That sounds like the title of a bad Romance novel. But I’m not talking about that kind of passion. I’m talking about what happens when pursuing one activity we have a passion for takes time away from another activity we also have a passion for. It seems easy enough to say that whichever claims the most of your time is the one you truly care about.
So what do you do when one is a hobby, and the other is the thing you claimed as your calling?
Our knitter’s group at church is making hats for the military. Yes, we know they don’t need wooly hats in the summer, but if we wait till winter to do the knitting, the hats won’t be done until spring. So we knit now.
And now it’s harder to stop knitting and start writing. I don’t truly fear dozens of soldiers and sailors and airmen and Marines would freeze their ears off without my multicolored hats. I trust they will be provided for, with or without me. But next to my comfy chair is a basket of yarn, an assortment of patterns to choose from, and a specific need my skills can fill.
In the other room, by the computer, is my folder full of scribbled notes, magazine clippings, and half-formed ideas. In the computer I have Snowflake Pro and Find Your Story — each partly filled out with this half-formed story about an accountant.
But it’s easier to sit in the comfy chair and follow a pattern, turning yarn into a hat to meet a known need, than it is to sit in the desk chair and extract, from my poor addled brain, a story that, although unique, meets no known need.
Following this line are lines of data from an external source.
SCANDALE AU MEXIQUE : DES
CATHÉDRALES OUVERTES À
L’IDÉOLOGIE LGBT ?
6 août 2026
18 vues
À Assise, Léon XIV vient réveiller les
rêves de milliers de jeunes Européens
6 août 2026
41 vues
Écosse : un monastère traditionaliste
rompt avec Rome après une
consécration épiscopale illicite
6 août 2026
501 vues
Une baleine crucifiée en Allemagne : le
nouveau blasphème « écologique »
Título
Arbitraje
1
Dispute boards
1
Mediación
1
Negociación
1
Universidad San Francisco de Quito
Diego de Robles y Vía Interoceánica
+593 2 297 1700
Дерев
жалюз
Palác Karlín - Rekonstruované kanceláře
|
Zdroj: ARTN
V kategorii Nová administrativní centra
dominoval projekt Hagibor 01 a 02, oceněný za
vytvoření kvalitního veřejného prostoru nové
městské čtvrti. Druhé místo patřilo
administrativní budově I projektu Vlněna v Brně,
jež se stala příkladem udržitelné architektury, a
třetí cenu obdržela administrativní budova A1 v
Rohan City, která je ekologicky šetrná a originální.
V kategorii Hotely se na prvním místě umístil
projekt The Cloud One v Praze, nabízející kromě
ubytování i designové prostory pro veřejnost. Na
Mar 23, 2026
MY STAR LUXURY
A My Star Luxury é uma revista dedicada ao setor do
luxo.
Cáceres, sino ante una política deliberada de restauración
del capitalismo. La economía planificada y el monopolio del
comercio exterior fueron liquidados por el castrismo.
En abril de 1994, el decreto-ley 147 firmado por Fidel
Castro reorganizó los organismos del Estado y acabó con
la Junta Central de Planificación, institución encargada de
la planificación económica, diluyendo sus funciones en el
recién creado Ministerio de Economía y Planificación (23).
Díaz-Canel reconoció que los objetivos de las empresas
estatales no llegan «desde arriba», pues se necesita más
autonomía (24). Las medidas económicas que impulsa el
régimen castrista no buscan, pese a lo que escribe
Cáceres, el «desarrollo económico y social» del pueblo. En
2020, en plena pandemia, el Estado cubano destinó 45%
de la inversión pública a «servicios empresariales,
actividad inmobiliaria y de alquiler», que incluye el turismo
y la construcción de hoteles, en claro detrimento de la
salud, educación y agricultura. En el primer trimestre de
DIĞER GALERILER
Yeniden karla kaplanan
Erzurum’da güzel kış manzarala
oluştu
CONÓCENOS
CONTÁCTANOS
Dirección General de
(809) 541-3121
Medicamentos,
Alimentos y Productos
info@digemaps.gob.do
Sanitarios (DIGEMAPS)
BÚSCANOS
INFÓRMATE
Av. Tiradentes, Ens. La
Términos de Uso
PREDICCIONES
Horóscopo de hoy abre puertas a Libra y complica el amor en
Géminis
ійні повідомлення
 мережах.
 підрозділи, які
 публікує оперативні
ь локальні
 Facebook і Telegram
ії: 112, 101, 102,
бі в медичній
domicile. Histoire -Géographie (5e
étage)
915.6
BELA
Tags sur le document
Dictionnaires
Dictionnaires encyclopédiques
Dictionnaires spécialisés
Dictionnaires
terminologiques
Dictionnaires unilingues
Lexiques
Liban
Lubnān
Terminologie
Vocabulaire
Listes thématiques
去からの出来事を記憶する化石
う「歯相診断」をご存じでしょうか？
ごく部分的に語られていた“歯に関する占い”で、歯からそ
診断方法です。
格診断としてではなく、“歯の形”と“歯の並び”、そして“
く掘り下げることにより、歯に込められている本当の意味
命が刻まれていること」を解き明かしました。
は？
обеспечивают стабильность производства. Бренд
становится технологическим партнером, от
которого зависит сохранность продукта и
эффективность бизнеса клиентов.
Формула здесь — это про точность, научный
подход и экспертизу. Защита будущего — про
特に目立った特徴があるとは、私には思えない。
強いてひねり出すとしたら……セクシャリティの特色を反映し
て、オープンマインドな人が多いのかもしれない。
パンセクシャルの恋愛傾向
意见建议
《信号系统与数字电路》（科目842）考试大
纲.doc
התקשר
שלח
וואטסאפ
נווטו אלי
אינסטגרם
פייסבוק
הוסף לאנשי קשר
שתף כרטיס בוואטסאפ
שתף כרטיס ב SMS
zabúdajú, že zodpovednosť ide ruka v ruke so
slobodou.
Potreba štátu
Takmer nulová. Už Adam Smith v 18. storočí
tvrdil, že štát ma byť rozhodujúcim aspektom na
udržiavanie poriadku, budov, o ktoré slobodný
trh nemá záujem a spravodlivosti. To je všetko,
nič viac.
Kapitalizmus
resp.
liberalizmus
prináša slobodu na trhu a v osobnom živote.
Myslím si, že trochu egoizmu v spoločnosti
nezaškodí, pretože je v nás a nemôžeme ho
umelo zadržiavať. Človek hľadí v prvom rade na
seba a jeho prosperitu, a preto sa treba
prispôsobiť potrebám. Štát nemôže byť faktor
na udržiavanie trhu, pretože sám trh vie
My love of knitting and my love of writing have collided. And yes, my fear of failure may be silently prompting me to put off that half-formed (or is it half-baked?) novel that no one may ever want to read anyway — I mean, who ever heard of a heroine who’s an accountant? Are you kidding me?
Or is it just that the wool and the needles and the intertwining cables tell a different kind of story, and I want to see how it ends?
Ah, but your writing about your lack of writing, is one that proves (in a rather meta sort of way) that you are not yet done with either. Fear not, just as your knitting falls subject to the whim of the season, so too will your other passions. Everything works in cycles, and the manifestations of our passions are no different.
Dearest Kristen,
As far as the novel goes, It truly sounds as if it could be intriguing. I know only too well though, that it must form itself with the words that are given by the Lord and, sometimes we may get ahead of ourselves. When I run across this dilemma, I try to allot a certain amount of time to each subject and the one that is in dire need usually takes over. I always have this feeling of too little salt being added to potato soup. You never can tell exactly how much is not enough until it’s done. Just as the potatoes absorb the salt, so will the thing that needs the most of your time. My problem is that I feel as if I will surely run out of salt. Then is when I must remind myself of the fishermen with the basket of fish and loaves, slowly and methodically the food was distributed among the multitudes, and without fail the masses were fed. So shall it be, if we just continue on with what we can.The Lord will intervene and make up the difference.